Proceeding pursuant to CPLR article 78 (transferred to this court by order of the Supreme Court, entered in Albany County) to review a determination of respondent which approved the establishment of a community residence facility for the developmentally disabled in the Town of Colonie, Albany County.
Petitioners seek to annul the determination of respondent which approved the establishment of a community residence facility at 6 Maple Lane North in the Town of Colonie, Albany County, pursuant to Mental Hygiene Law § 41.34. Petitioners are town residents whose homes are in close proximity to 6 Maple Lane North. It is their contention that establishment of a community residence at 6 Maple Lane North would substantially alter the character of the surrounding neighborhood since three community residences would exist within one mile of each other (see, Town of Hempstead v Commissioner, State *807of N. Y. Off. of Mental Retardation & Developmental Disabilities, 89 AD2d 850).
The evidence presented at a hearing held pursuant to Mental Hygiene Law § 41.34 (c) (5) failed to establish that the residence would change the character of petitioners’ neighborhood since the evidence was founded upon speculation and undocumented fears concerning residents of community homes (see, Town of Hempstead v Commissioner, State of N. Y. Off. of Mental Retardation & Developmental Disabilities, supra). Although petitioners’ apprehensions may be subjectively genuine, they are not based on concrete evidence and, as such, are insufficient to demonstrate that a change in the character of the neighborhood would occux. Moreover, the record demonstrates that the proposed site is "isolated sufficiently from other similar facilities so as to avoid undue concentration in the relevant geographical area” (Matter of Incorporated Vil. of Westbury v Prevost, 96 AD2d 1100, Iv denied 62 NY2d 602) and is in a separate and discrete neighborhood unaffected by the other existing community residences (see, Matter of City of Newburgh v Webb, 124 AD2d 371). Petitioners’ contention that the character of the neighborhood will change, since there will be 8 severely handicapped persons (2 in wheelchairs) living at 6 Maple Lane North while only 14 persons reside on the entire street, is not persuasive (see, Matter of Incorporated Vil. of Westbury v Prevost, supra).
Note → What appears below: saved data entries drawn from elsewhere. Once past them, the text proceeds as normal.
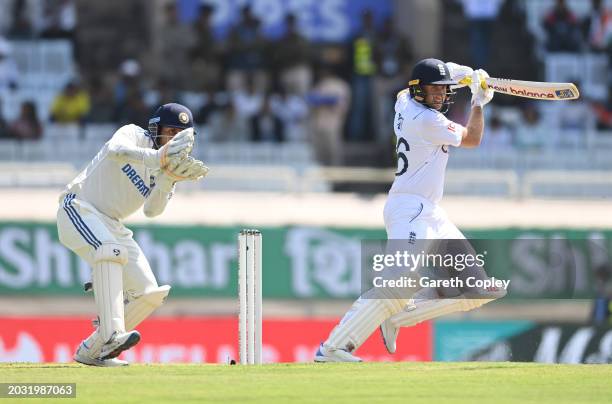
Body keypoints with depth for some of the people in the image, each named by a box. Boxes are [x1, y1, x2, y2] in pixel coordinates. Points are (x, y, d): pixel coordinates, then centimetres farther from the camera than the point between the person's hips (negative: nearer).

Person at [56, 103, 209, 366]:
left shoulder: (170, 166, 8)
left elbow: (152, 210, -9)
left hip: (111, 226, 8)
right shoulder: (134, 136, -9)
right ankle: (111, 334, -48)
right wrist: (157, 158, -50)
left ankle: (91, 350, 6)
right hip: (79, 209, -8)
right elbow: (115, 150, -35)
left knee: (149, 293, -3)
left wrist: (169, 180, -27)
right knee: (110, 250, -36)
In reviewing respondent’s findings, it is clear that he considered both the need for the proposed facility and the existing concentration of similar facilities (see, Matter of Town of Onondaga v Introne, 81 AD2d 750; Matter of City of Schenectady v Coughlin, 74 AD2d 985). Accordingly, the finding of need for the facility is based on substantial evidence and is consistent with the State’s policy of deinstitutionalizing those with mental disabilities (see, Crane Neck Assn, v New York City/Long Is. County Servs. Group, 61 NY2d 154, cert denied 469 US 804).
Determination confirmed, and petition dismissed, without costs. Kane, J. P., Casey, Yesawich, Jr., and Harvey, JJ., concur.